Missouri completes execution of double murderer over notable clemency requests
As reported in this AP piece, a “Missouri man was executed Tuesday for killing his cousin and her husband nearly two decades ago in an attack that left the couple’s 4-year-old daughter home alone and unharmed.” Here is more:
Brian Dorsey, 52, was pronounced dead at 6:11 p.m. after a single-dose injection of the sedative pentobarbital at the state prison in Bonne Terre, Karen Pojmann, communications director for the Missouri Department of Corrections, said in an email. It was the first execution in Missouri this year after four in 2023, and it came hours after the U.S. Supreme Court rejected the inmate’s final appeals….
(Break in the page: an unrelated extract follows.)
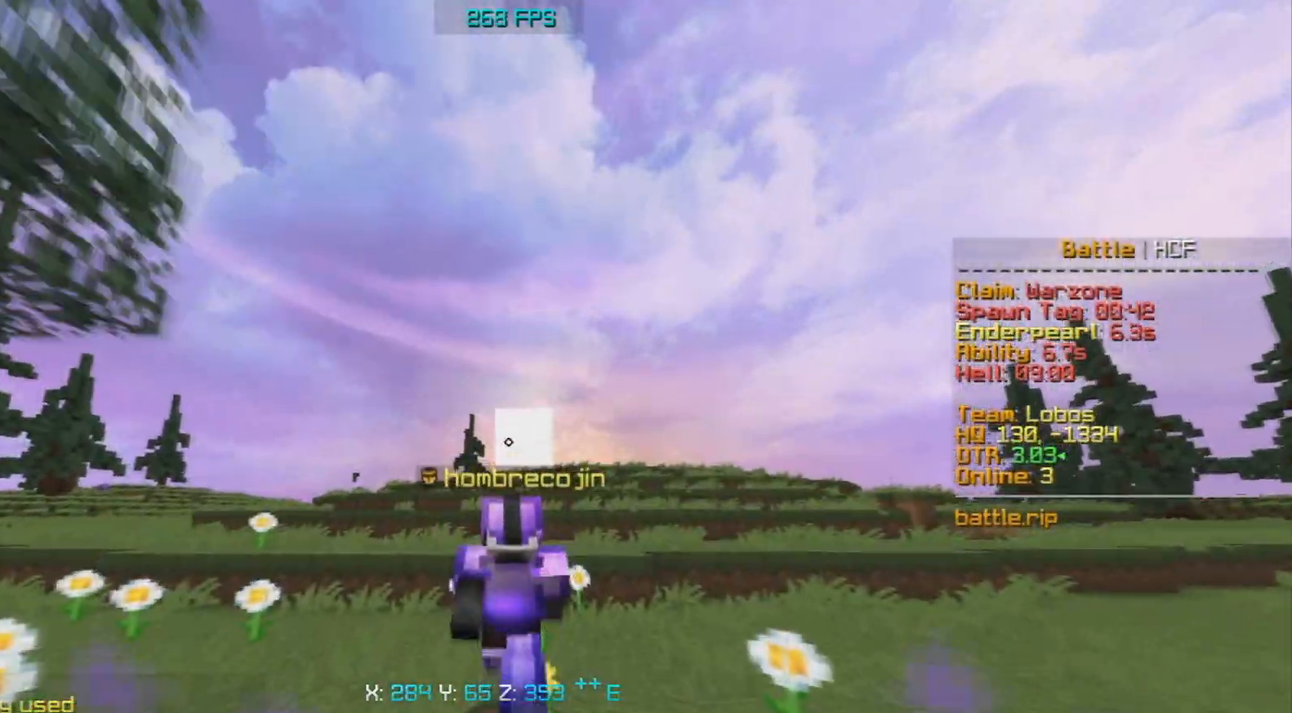
{"keys": ["w"], "mouse": ["right"], "events": [[383, "mouse_right", "down"]]}
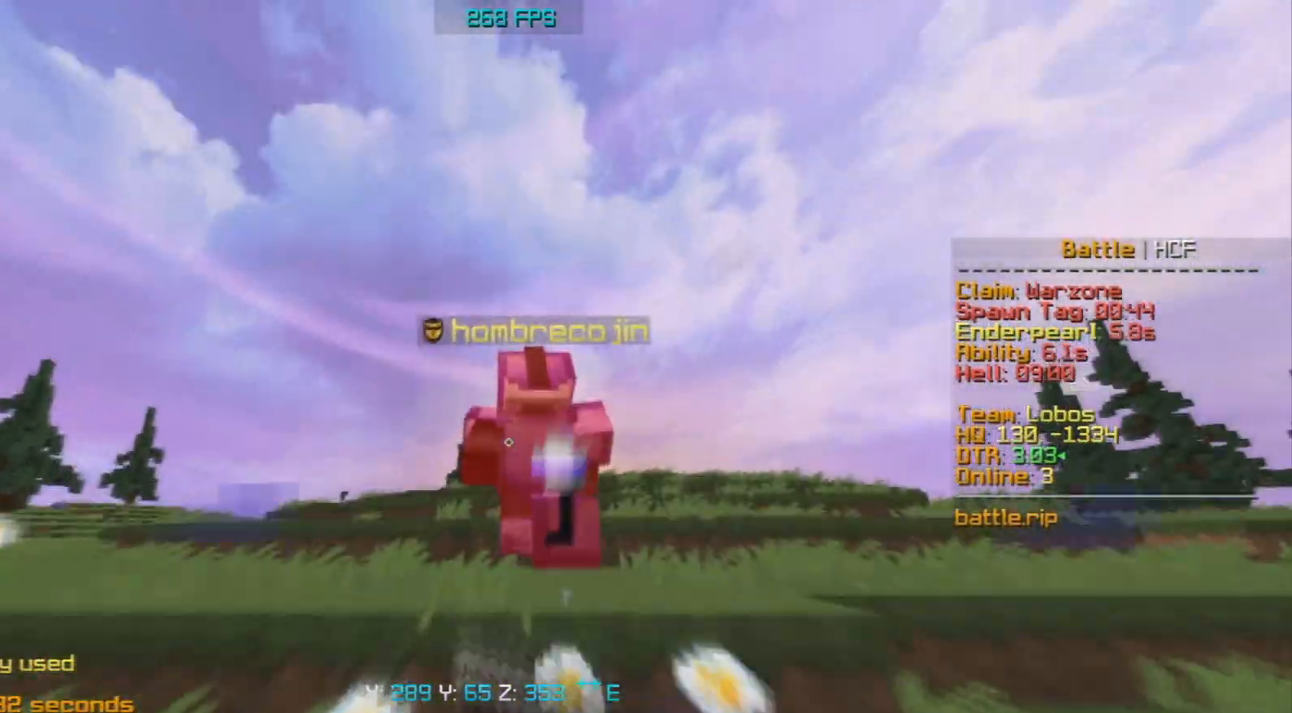
{"keys": ["w"], "mouse": [], "events": [[133, "space", "down"], [183, "mouse_right", "up"], [250, "mouse_left", "down"], [317, "space", "up"], [467, "mouse_left", "up"]]}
Dorsey, in a final statement, expressed remorse and sorrow for the killings. “Words cannot hold the just weight of my guilt and shame,” Dorsey said in the written statement.
Dorsey, 52, formerly of Jefferson City, was convicted of killing Sarah and Ben Bonnie on Dec. 23, 2006, at their home near New Bloomfield. Prosecutors said that earlier that day, Dorsey had called Sarah Bonnie seeking to borrow money to pay two drug dealers who were at his apartment….
Hours before the execution, the Supreme Court turned aside both of Dorsey’s appeals without comment. His lawyers had urged the high court to step in, saying he had shown good behavior in prison and had been rehabilitated. They also argued a $12,000 flat fee paid to his two public defenders gave them incentive to hurry through the case. On their recommendation, Dorsey pleaded guilty despite having no agreement with prosecutors to spare him from the death penalty.
On Monday, Republican Gov. Mike Parson denied a clemency request that included signatures from 72 current and former state corrections officers who urged the governor to commute Dorsey’s sentence to life in prison without parole. They cited Dorsey’s virtually spotless record of good behavior behind bars. Parson, a Republican, is a former county sheriff. He has never granted clemency since taking office in 2018.
Parson, in a statement, said Dorsey “punished his loving family for helping him in a time of need. His cousins invited him into their home, where he was surrounded by family and friends, then gave him a place to stay. Dorsey repaid them with cruelty, inhumane violence, and murder.”
Missouri has scheduled its next execution June 11 for inmate David Hosier for his conviction in the 2009 killing of a Jefferson City woman. Five people have been executed in five different states this year — Alabama, Texas, Georgia, Oklahoma and Missouri.